- Born: 1945 (age 80–81) United States
- Education: B.A. Emory University; Ph.D. University of California, San Diego
- Occupation: neuroscientist
- Organization: SRI International
- Known for: Alzheimer's Disease research, neurodegenerative disorders
- Spouse: Mimi Rogers
- Children: 3

= Joseph Rogers (neuroscientist) =

Joseph Rogers is an American neuroscientist known for his contributions to the research of Alzheimer's disease and other neurodegenerative disorders.

== Biography ==
He received a B.A. from Emory University, a Ph.D. from the University of California, San Diego, and completed a postdoctoral fellowship at the Salk Institute, later serving there as a staff scientist. He has also held posts at University of Massachusetts Medical School and as a principal investigator in New England's Alzheimer's Disease Center at Harvard University.

== Research ==
The role of inflammation in Alzheimer's disease and other neurodegenerative disorders has been a main focus of his work. Contributions include "Inflammation and Alzheimer's Disease Pathogenesis" in Neurobiology of Aging, "Inflammation, Anti-inflammatory Agents, and Alzheimer’s Disease: The Last 22 Years" co-authored with Pat McGeer and Edith McGeer, and as an editor of scholarly publications.

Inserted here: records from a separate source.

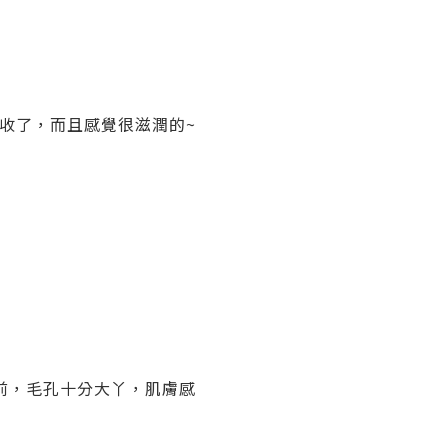
收了，而且感覺很滋潤的~
前，毛孔十分大丫，肌膚感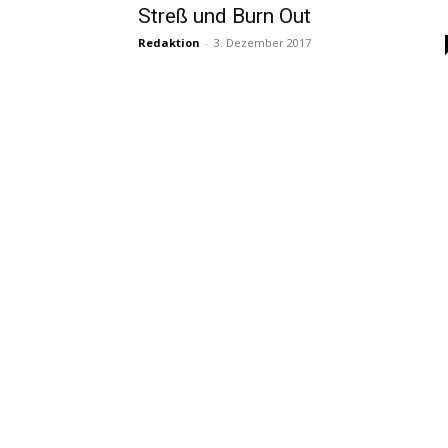
Streß und Burn Out
Redaktion
-
3. Dezember 2017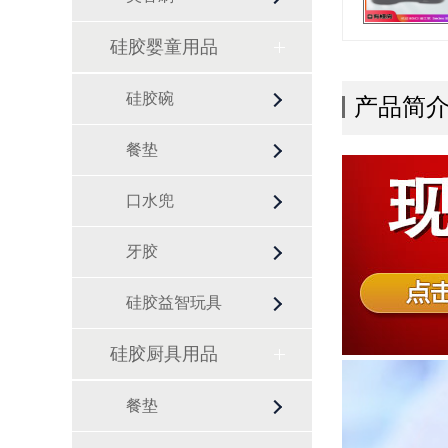
硅胶婴童用品
硅胶碗
产品简
餐垫
口水兜
牙胶
硅胶益智玩具
硅胶厨具用品
餐垫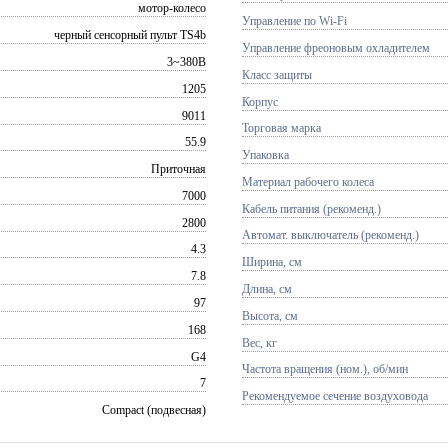
мотор-колесо
Управление по Wi-Fi
черный сенсорный пульт TS4b
Управление фреоновым охладителем
3~380В
Класс защиты
1205
Корпус
9011
Торговая марка
55.9
Упаковка
Приточная
Материал рабочего колеса
7000
Кабель питания (рекоменд.)
2800
Автомат. выключатель (рекоменд.)
4.3
Ширина, см
7.8
Длина, см
97
Высота, см
168
Вес, кг
G4
Частота вращения (ном.), об/мин
7
Рекомендуемое сечение воздуховода
Compact (подвесная)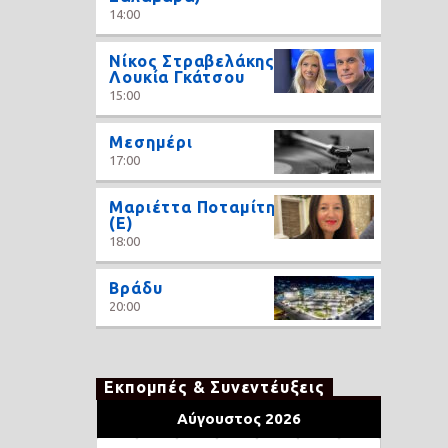
14:00
Νίκος Στραβελάκης,
Λουκία Γκάτσου
15:00
Μεσημέρι
17:00
Μαριέττα Ποταμίτη
(Ε)
18:00
Βράδυ
20:00
Εκπομπές & Συνεντέυξεις
Αύγουστος 2026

== Other professional activities ==
Rogers founded Sun Health Research Institute in 1986 near Phoenix, AZ, and served as its President and Senior Scientist until Banner Health's acquisition of the institute in 2008. He later served as Executive Director of Health Sciences in SRI International's Biosciences Division from 2012 to 2020.

== Honors ==
Rogers received a Lifetime Achievement Award from the national Alzheimer's Association.